Tem de acontecer uma mudança em nós, nossa evolução
tecnológica trouxe-nos uma sabedoria muito grande com
que construímos coisas impressionantes, mas nossa moral
leva-nos a construir “brinquedos” altamente
destruidores.
Quando pergunto quem é? Não recorra ao pensamento e
permaneça em silêncio para obter essa resposta; o
caminho das ideias já conhece, tem sido a sua vida, o do
silêncio é aquele em que Deus em silêncio escuta e dá-se
a aproximação de Deus.
A luta que acontece na humanidade, para a passagem ao
próximo nível, é o abandono de si própria.
Esta frase pode parecer assustadora, mas não é. Se
disser que é abandonar as más tendências, vai dar ao
mesmo. Estamos a abandonar o personagem que criamos e
vive nas ideias através do pensamento, para conhecer o
filho de Deus.
O primeiro tem sido a névoa mental que nos tem iludido e
que não nos deixa olhar mais para dentro. Ao
desconfiarmos deste e negarmo-nos a viver dirigidos por
este, fazemos um esforço para viver no presente, sem
ideias a fabricarem a vida, e a névoa começa a
dissipar-se, aproximando-nos do reino de Deus.
Sei que é tão difícil que normalmente as ideias não
param mais de 10 segundos, mas este é o jogo.
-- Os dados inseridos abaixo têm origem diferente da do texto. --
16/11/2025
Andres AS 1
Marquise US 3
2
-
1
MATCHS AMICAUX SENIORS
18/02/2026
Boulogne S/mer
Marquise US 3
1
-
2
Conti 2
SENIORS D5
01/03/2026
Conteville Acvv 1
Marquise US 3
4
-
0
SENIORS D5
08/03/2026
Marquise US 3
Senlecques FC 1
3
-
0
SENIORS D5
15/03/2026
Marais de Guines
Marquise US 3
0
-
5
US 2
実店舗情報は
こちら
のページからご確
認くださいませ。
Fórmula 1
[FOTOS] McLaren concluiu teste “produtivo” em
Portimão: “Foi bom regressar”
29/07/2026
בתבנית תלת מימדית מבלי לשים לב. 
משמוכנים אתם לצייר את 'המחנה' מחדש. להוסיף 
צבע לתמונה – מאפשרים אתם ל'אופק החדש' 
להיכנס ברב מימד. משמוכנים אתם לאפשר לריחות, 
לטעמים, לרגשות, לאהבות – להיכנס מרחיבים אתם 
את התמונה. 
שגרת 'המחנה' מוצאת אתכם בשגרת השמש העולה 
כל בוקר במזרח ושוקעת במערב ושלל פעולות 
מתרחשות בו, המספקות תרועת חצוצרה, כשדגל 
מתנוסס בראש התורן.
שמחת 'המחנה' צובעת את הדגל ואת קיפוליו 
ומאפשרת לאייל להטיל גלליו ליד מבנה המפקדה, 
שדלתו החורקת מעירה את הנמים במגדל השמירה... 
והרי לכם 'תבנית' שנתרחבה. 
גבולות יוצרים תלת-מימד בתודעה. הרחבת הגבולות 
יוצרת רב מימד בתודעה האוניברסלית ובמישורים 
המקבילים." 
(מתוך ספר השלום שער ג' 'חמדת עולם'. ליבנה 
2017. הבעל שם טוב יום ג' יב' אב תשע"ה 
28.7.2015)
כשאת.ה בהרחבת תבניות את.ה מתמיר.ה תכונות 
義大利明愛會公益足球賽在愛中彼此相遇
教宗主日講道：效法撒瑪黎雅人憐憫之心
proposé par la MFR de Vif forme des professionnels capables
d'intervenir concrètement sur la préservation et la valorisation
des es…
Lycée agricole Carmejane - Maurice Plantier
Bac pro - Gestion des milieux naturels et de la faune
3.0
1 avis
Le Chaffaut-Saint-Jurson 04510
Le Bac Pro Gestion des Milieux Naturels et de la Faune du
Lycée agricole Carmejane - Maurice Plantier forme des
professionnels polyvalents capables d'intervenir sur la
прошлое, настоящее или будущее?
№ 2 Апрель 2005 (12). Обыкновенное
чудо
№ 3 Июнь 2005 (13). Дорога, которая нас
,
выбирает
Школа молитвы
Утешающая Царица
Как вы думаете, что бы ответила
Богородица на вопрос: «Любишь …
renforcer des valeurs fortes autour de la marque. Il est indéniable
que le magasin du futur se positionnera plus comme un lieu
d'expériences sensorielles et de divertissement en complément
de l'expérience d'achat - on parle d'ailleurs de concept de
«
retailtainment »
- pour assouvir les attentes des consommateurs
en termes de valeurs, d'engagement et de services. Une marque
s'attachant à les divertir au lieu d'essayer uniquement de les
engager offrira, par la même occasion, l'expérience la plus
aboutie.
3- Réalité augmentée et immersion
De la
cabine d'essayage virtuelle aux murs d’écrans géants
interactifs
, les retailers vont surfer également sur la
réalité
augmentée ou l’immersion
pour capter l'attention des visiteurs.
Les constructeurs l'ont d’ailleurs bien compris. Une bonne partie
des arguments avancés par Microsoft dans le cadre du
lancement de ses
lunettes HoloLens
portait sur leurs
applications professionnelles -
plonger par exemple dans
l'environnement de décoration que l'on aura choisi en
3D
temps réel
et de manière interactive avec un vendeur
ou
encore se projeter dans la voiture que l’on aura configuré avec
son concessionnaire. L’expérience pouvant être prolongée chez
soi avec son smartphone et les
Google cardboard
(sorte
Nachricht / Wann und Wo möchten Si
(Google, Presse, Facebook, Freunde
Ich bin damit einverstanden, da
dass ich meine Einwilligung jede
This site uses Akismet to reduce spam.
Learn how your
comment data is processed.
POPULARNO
“Não podeis agradar a dois Senhores.”
O silêncio parece-nos nada, mas com o cultivo deste
percebemos que as más tendências nascem das opiniões, ou
seja, ideias, baseadas em outras ideias, um castelo de
ideias e perceções, e a paz e a felicidade nascem na
inexistência destas ideias. A grande dificuldade é a
tentação de todas estas ideias que nos tornam
“importantes”.
Bruno Abreu reside na cidade de Lubango, Angola.